For more information, refer to Synthetic Data documentation.

An overview of the communication is shown in the following figure.

Synthetic Data Components

The Synthetic Data system includes the following core components:

Key Pods and Services

Synthetic Data App Pod
- Orchestrates Synthetic Data generation.
MLFlow Pod
- Captures model training and evaluation.
- Hosted in containers for scalability.
MinIO Pod
- Stores models, model artifacts, and generated reports.
- Used by both MLFlow and Synthetic Data App pods.
SQL Database Server Pod
- Provides storage for MLFlow experiments metadata.

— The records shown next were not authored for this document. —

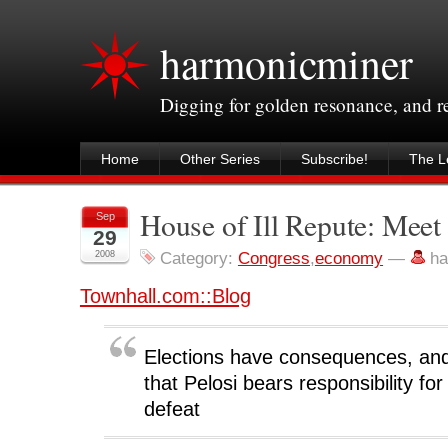
harmonicminer
Digging for golden resonance, and 
Home
Other Series
Subscribe!
The Le
House of Ill Repute: Mee
Sep
29
2008
Category:
Congress
,
economy
—
ha
Townhall.com::Blog
Elections have consequences, and
that Pelosi bears responsibility for t
defeat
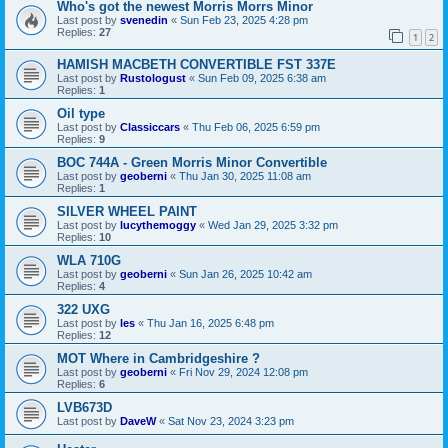
Who's got the newest Morris Morrs Minor
Last post by
svenedin
«
Sun Feb 23, 2025 4:28 pm
Replies:
27
1
2
HAMISH MACBETH CONVERTIBLE FST 337E
Last post by
Rustologust
«
Sun Feb 09, 2025 6:38 am
Replies:
1
Oil type
Last post by
Classiccars
«
Thu Feb 06, 2025 6:59 pm
Replies:
9
BOC 744A - Green Morris Minor Convertible
Last post by
geoberni
«
Thu Jan 30, 2025 11:08 am
Replies:
1
SILVER WHEEL PAINT
Last post by
lucythemoggy
«
Wed Jan 29, 2025 3:32 pm
Replies:
10
WLA 710G
Last post by
geoberni
«
Sun Jan 26, 2025 10:42 am
Replies:
4
322 UXG
Last post by
les
«
Thu Jan 16, 2025 6:48 pm
Replies:
12
MOT Where in Cambridgeshire ?
Last post by
geoberni
«
Fri Nov 29, 2024 12:08 pm
Replies:
6
LVB673D
Last post by
DaveW
«
Sat Nov 23, 2024 3:23 pm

Data Generation Interfaces

Synthetic Data can be generated using:

REST APIs
Swagger UI

These interfaces allow developers and data scientists to interact with the system programmatically or visually.

Access and Networking

Users access the Protegrity Synthetic Data using HTTP over default port 8095 and other services using the following ports:

Port	Communication Path
5000	MLFlow pod
5432	SQL Database Server
8095	Protegrity Synthetic Data Service
9000	MinIO

Cloud Hosting Options

The entire Synthetic Data API can be hosted using any cloud-provided Kubernetes service, including:

Amazon Elastic Kubernetes Service (EKS)
Google Kubernetes Engine (GKE)
Microsoft Azure Kubernetes Service (AKS)
Red Hat OpenShift
Other Kubernetes platforms

This flexibility allows organizations to scale Synthetic Data generation securely across environments.

AI Developer Edition API Service for Python and Java

Protegrity AI Developer Edition API Service features functionality derived from the original suite of Protegrity products in the form of API calls. The API endpoints are easy-to-use and require minimal configuration. Registration is required to send API requests to the service for protecting and unprotecting data. A set of predefined users and roles are provided. Based on the role used, the different scenarios can be tried and tested.

Sample Applications

Protegrity AI Developer Edition provides Python and Java application that showcase the features of Protegrity products.